1942 • The Rev. H. Baxter Liebler settles among southeastern Utah's Navajos, educates himself in their language and customs and builds St. Christopher's Mission. In addition to church services, the mission opens a school and eventually offers medical and dental services.

1988 • The diocese completes the sale of St. Mark's Hospital to the Hospital Corp. of America.

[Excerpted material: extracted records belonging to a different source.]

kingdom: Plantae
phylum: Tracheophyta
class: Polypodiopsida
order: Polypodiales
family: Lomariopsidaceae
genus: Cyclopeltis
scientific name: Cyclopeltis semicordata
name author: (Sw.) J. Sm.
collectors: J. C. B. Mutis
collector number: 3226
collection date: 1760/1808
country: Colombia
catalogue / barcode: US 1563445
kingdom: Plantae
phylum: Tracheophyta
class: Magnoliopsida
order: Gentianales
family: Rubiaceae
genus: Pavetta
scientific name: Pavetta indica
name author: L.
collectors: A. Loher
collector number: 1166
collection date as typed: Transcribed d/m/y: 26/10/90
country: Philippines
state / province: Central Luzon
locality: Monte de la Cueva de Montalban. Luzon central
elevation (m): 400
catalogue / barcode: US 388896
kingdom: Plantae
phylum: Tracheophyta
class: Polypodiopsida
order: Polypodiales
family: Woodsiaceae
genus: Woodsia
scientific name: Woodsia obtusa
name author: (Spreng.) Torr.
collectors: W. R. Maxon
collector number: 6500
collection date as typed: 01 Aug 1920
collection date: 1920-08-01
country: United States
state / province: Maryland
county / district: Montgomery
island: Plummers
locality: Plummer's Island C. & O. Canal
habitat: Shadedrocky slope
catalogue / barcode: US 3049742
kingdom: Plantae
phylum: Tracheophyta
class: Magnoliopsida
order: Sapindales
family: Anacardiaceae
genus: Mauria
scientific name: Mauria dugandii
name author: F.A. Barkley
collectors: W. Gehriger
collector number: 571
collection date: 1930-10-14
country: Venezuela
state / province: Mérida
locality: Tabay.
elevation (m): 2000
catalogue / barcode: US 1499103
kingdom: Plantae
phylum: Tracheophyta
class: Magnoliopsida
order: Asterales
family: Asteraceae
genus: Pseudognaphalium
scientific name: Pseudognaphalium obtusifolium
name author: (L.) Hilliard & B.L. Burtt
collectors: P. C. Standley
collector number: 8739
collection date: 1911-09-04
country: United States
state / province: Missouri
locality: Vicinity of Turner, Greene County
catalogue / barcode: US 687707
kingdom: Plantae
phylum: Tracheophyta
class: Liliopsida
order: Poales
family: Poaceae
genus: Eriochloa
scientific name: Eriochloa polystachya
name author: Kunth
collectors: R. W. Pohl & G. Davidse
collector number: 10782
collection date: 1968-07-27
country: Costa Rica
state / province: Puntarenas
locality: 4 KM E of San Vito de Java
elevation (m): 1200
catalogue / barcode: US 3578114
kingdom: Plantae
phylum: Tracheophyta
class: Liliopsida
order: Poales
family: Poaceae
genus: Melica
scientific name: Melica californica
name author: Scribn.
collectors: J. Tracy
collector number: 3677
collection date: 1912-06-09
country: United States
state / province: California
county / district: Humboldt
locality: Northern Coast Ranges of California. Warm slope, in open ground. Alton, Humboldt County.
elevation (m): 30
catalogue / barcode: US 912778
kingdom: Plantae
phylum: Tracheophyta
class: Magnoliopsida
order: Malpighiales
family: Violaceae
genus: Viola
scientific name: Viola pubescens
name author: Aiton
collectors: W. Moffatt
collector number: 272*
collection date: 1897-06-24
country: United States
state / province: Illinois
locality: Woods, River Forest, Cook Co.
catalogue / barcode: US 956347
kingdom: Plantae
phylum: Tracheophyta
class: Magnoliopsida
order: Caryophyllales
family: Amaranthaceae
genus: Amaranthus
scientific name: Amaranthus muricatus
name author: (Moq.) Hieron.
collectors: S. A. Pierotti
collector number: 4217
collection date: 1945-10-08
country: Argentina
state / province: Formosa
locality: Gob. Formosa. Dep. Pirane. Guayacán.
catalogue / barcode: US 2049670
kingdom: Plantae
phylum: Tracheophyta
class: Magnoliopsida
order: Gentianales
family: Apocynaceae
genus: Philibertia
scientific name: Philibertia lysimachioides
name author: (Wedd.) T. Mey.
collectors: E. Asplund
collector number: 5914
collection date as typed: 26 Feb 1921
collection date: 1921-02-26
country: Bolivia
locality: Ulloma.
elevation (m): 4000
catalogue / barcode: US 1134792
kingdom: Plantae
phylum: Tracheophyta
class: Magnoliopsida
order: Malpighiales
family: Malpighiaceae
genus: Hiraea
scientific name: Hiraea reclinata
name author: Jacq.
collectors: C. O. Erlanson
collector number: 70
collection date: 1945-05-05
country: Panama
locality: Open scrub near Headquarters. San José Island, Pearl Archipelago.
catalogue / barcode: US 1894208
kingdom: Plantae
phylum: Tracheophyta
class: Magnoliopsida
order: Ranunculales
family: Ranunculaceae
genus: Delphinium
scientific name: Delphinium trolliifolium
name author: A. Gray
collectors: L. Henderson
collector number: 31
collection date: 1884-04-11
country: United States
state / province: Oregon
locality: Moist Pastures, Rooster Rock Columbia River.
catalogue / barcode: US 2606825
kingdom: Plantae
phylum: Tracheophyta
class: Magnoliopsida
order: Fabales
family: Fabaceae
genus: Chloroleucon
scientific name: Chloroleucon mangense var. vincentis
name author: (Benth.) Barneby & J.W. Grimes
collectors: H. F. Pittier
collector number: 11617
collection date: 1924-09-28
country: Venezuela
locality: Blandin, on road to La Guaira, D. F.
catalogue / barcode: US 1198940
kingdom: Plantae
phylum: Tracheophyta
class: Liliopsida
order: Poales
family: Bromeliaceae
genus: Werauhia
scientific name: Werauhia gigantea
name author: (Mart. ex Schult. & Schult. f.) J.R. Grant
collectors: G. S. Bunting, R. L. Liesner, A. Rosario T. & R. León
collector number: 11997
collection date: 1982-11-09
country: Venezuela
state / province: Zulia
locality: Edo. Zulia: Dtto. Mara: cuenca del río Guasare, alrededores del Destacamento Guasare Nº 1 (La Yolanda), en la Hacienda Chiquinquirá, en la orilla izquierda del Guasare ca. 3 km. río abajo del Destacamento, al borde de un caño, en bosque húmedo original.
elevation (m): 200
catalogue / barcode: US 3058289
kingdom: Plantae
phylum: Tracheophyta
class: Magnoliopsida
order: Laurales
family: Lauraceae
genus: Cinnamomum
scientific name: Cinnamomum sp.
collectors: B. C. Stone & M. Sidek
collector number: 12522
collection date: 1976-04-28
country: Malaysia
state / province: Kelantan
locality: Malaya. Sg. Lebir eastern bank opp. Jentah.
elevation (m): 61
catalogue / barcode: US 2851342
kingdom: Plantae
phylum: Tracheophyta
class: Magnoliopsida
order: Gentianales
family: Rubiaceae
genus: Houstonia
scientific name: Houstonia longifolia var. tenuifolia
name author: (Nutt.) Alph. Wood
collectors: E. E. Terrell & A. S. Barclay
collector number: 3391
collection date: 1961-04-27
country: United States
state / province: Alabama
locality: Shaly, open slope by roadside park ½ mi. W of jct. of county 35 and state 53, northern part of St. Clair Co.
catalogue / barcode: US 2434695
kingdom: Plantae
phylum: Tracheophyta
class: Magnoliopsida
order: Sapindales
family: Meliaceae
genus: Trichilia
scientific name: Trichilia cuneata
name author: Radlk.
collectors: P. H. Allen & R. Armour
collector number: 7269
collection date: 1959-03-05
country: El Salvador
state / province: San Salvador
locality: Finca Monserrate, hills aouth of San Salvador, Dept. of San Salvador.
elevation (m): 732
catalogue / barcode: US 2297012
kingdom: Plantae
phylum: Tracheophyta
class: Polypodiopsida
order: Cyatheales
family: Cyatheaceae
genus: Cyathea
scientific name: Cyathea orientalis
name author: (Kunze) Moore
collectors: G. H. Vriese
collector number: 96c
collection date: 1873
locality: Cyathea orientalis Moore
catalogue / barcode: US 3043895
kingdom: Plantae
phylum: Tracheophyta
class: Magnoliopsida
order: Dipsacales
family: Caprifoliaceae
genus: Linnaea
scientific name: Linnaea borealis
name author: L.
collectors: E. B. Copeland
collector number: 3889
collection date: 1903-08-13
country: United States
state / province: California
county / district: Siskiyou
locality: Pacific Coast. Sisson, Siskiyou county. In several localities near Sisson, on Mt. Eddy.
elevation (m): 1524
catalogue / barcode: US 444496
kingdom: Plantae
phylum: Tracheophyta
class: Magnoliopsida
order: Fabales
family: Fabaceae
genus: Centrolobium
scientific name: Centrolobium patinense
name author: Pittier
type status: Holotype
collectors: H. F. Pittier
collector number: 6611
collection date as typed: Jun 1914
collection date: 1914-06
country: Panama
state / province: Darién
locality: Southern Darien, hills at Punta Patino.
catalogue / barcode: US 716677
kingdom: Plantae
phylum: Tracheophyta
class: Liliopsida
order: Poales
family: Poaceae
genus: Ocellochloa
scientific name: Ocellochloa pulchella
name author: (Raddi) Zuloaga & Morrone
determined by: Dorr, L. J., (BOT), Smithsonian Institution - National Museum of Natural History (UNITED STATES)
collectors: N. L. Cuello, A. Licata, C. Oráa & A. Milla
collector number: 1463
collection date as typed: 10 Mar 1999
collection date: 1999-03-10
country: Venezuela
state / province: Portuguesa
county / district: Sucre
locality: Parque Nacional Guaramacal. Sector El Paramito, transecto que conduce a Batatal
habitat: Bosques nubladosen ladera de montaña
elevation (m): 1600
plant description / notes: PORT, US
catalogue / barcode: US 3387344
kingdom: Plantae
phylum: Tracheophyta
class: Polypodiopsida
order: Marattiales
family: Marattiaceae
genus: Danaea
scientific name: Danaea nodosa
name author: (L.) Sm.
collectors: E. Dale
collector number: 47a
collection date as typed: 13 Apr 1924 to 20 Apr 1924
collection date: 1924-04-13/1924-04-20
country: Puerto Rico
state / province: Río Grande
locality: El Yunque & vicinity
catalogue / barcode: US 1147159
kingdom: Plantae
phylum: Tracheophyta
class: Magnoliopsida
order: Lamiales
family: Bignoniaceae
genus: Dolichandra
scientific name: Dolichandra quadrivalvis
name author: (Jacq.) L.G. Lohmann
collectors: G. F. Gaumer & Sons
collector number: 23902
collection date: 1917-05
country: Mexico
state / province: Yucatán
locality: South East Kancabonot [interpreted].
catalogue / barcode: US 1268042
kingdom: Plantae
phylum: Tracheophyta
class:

The proceeds went undisclosed but reportedly helped fund numerous social, medical, charitable and other projects, including the remodeling of numerous church properties.

1996-2010 • Carolyn Tanner Irish, a convert to Episcopalianism from a prominent Utah Mormon family, becomes the first woman to serve as bishop for the diocese — and just the fourth female Episcopal bishop in the U.S. She is an outspoken advocate for immigrants, minorities, social services and the environment, and makes headlines for banning guns from the dicoese's churches.

2010-present • The Rev. Scott Hayashi becomes the 11th bishop of the Episcopal Diocese of Utah, having previously been rector of Ogden's Good Shepherd Church and canon of the ordinary in the Diocese of Chicago.